Chronologie d’une nouvelle inattendue et tragique: le mercredi 21 novembre, Simon Lortie monte sur scène aux côtés de Bruno Pelletier; le jeudi 22, nous jasons avec lui au téléphone; le mercredi 28, nous publions un article relatant son histoire en page frontispice du journal; le samedi 1er décembre, il est retrouvé sans vie; le mercredi 5 décembre, nous appelons chez lui et apprenons sa mort. (Photo: Éric Carrière)
Simon Lortie est décédé le 1er décembre dernier et nous avons appris sa mort d’une bien piètre façon: en téléphonant chez lui pour prendre de ses nouvelles, tout bonnement. C'est son frère David qui a répondu. Il nous a d'abord dit que Simon n'était pas là, mais en apprenant qui nous étions, il nous a fait part de la mauvaise nouvelle.
Une nouvelle abominable qui nous a sciés en deux. Et nous connaissions Simon que très peu. Nous imaginons donc l'incommensurable chagrin qui doit affliger sa famille et ses proches.

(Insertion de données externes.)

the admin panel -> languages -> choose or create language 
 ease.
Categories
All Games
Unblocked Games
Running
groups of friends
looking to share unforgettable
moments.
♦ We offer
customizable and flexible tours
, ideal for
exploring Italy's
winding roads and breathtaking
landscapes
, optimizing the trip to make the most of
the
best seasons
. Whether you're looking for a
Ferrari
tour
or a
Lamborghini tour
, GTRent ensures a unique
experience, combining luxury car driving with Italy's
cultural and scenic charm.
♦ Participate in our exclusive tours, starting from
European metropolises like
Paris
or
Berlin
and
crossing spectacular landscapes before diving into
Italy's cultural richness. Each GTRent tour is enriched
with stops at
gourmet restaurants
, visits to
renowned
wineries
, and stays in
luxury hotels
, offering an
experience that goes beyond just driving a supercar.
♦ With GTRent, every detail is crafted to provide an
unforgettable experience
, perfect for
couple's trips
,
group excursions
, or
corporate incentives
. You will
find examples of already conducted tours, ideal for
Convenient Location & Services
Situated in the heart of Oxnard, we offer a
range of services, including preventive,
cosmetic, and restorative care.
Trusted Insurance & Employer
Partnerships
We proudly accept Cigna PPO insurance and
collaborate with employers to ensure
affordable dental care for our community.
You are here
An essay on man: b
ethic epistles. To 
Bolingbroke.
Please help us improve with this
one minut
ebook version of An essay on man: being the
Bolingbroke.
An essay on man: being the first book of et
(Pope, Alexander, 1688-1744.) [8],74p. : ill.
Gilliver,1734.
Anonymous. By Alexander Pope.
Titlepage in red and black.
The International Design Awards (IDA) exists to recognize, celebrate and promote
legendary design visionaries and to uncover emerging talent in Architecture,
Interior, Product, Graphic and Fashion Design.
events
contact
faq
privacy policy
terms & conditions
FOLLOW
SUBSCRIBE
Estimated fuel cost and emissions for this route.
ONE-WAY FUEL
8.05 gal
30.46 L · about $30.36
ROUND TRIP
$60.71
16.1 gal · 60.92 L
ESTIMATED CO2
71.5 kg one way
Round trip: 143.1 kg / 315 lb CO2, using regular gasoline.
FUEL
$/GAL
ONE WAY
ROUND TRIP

Plusieurs témoignages d'amour et d'amitié affluent présentement sur Facebook
www.facebook.com), un réseau social en ligne fort populaire. Le groupe
We loye you Simon Lortie, créé par la famille, compte déjà au-dessus de 350 membres. Des photos, des articles (dont celui du
Journal de Rosemont-Petite-Patrie du 28 novembre, intitulé
Un tétraplégique aux rimes philosophiques) et des vidéos de Simon s’y trouvent, nous rappelant son talent, sa verve, son intelligence et sa générosité.
«Nous, les parents de Simon et son frère, vous sommes reconnaissants de vos expressions de sympathie, soit en personne, par téléphone, ou sur la page Facebook. Nous ne connaissons toujours pas la cause du décès de Simon, et nous attendons le rapport préliminaire du médecin qui a fait l’autopsie. Aussitôt que nous le saurons, nous vous partagerons cette information (sur Facebook).»
Nos condoléances les plus sincères à la famille et aux proches de Simon!